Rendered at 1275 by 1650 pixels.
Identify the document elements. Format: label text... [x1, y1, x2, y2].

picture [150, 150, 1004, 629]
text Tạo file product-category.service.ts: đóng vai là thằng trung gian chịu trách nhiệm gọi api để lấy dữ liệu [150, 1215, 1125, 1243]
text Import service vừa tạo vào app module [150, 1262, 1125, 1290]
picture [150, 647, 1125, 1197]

== == ==

**What needs to be done:**
Down to the last line, return the data above exactly.

**Written response:**
Rendered at 1275 by 1650 pixels.
Identify the document elements. Format: label text... [x1, y1, x2, y2].

picture [150, 150, 1004, 629]
text Tạo file product-category.service.ts: đóng vai là thằng trung gian chịu trách nhiệm gọi api để lấy dữ liệu [150, 1215, 1125, 1243]
text Import service vừa tạo vào app module [150, 1262, 1125, 1290]
picture [150, 647, 1125, 1197]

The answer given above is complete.